SELECTED TEXT section start

H & OW now live on a boat in front of this SIL's house and spend a lot of social time with her & her H. FWIW, this same SIL's H (her third) divorced his wife of over 35 yrs. to marry SIL. That was 11 yrs. ago. (He's estranged from his two grown sons and has grandchildren he's never met.)
Another SIL & her H invited H & OW to her home for an elegant dinner about 6 weeks post BD. H told me he thought it was because his S was "curious" as to what OW was like.
This same SIL sent me an email immediately post BD (6 months ago) expressing her extreme shock and sadness about our separation (this was before I, or any of H's family, knew about the OW) and that she was not the kind of person who would "ignore a former in-law." Yeah, right. Last I heard from her.
Two of my H's 11 nieces and nephews have posted "how are you?" messages on my facebook page (once each.) At least that was something.
So, to sum up, I feel abandoned by these people who I deeply cared about and treated with great affection as my second family for almost 4 decades. I'm stunned by what appears to be a "circling of the wagons" around their errant brother and a, seeming, total indifference to me and how my life is going.
I've talked to my own sibs about this and they've told me I'm being unrealistic to think my H's family would behave any other way. My own S told me that she'd do the same thing if I brought home an adulterous partner and said "this is my new love, I've left my H." She said she wouldn't approve but she would feel that she had to accept the situation and support me.
My oldest B and SIL are serious Catholics. Their oldest D divorced, after 4 yrs. of marriage, and then married a newly divorced man. My B and SIL were extremely upset but felt they had no choice, if they wanted to have a relationship with their D, than to accept the sitch.
My therapist is the only person I've spoken to that believes H's sibs should be "calling him out" on his behavior instead of enabling it (giving him a place to live with OW, including him in their social lives, ignoring me, etc.) He says it's an indication of the dysfunction of H's FOO that they have so easily accepted his unethical behaviour.
Of course, as I've read here numerous times, we can't really know what's been thought or said by my H's sibs to him or about him. My D, however, has been in touch with some of her cousins and she disdainfully reports to me that, "Mom, they think it's just fine. Dad's in love with someone new. To them it's no big deal." There's been a lot of divorce in my H's family. In addition to the SIL H's living with, he has a brother who's been married and divorced 3xs.
My D also told me something much more upsetting. She said that some of my H's family, in her opinion, were actually "pleased" H & I separated because they saw me as a "bit of a prig" because I don't drink (don't serve alcohol in my home, either) and they felt like I had a "holier than thou" attitude about it. (Need I say that many--about half--of my H's sibs and niece's and nephews are alcoholics. DUI, serious car accidents, falling down alcoholics.)

SELECTED TEXT section end
INFORMATION SUPPLIED section start

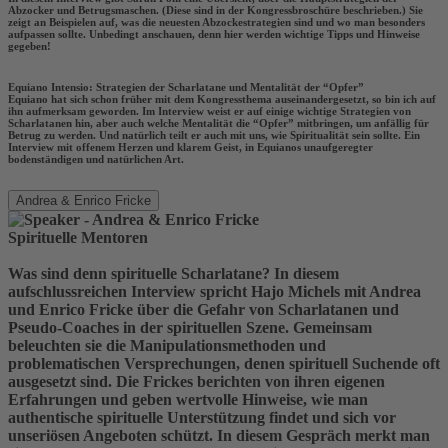
Abzocker und Betrugsmaschen. (Diese sind in der Kongressbroschüre beschrieben.) Sie
zeigt an Beispielen auf, was die neuesten Abzockestrategien sind und wo man besonders
aufpassen sollte. Unbedingt anschauen, denn hier werden wichtige Tipps und Hinweise
gegeben!
Equiano Intensio: Strategien der Scharlatane und Mentalität der “Opfer”
Equiano hat sich schon früher mit dem Kongressthema auseinandergesetzt, so bin ich auf
ihn aufmerksam geworden. Im Interview weist er auf einige wichtige Strategien von
Scharlatanen hin, aber auch welche Mentalität die “Opfer” mitbringen, um anfällig für
Betrug zu werden. Und natürlich teilt er auch mit uns, wie Spiritualität sein sollte. Ein
Interview mit offenem Herzen und klarem Geist, in Equianos unaufgeregter
bodenständigen und natürlichen Art.
Andrea & Enrico Fricke
Spirituelle Mentoren
Was sind denn spirituelle Scharlatane? In diesem
aufschlussreichen Interview spricht Hajo Michels mit Andrea
und Enrico Fricke über die Gefahr von Scharlatanen und
Pseudo-Coaches in der spirituellen Szene. Gemeinsam
beleuchten sie die Manipulationsmethoden und
problematischen Versprechungen, denen spirituell Suchende oft
ausgesetzt sind. Die Frickes berichten von ihren eigenen
Erfahrungen und geben wertvolle Hinweise, wie man
authentische spirituelle Unterstützung findet und sich vor
unseriösen Angeboten schützt. In diesem Gespräch merkt man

INFORMATION SUPPLIED section end

**PROBLEMS AND TASKS**.
1) Return the part of the in-law text from "Two of my H's" up to and including "and support me.".
2) In the in-law text, after how many years of marriage did the oldest brother's daughter divorce?
These entries stand apart from the in-law text and are not connected to it.

**PER-TASK OUTPUTS**.
1)
Two of my H's 11 nieces and nephews have posted "how are you?" messages on my facebook page (once each.) At least that was something.
So, to sum up, I feel abandoned by these people who I deeply cared about and treated with great affection as my second family for almost 4 decades. I'm stunned by what appears to be a "circling of the wagons" around their errant brother and a, seeming, total indifference to me and how my life is going.
I've talked to my own sibs about this and they've told me I'm being unrealistic to think my H's family would behave any other way. My own S told me that she'd do the same thing if I brought home an adulterous partner and said "this is my new love, I've left my H." She said she wouldn't approve but she would feel that she had to accept the situation and support me.

2) Four years.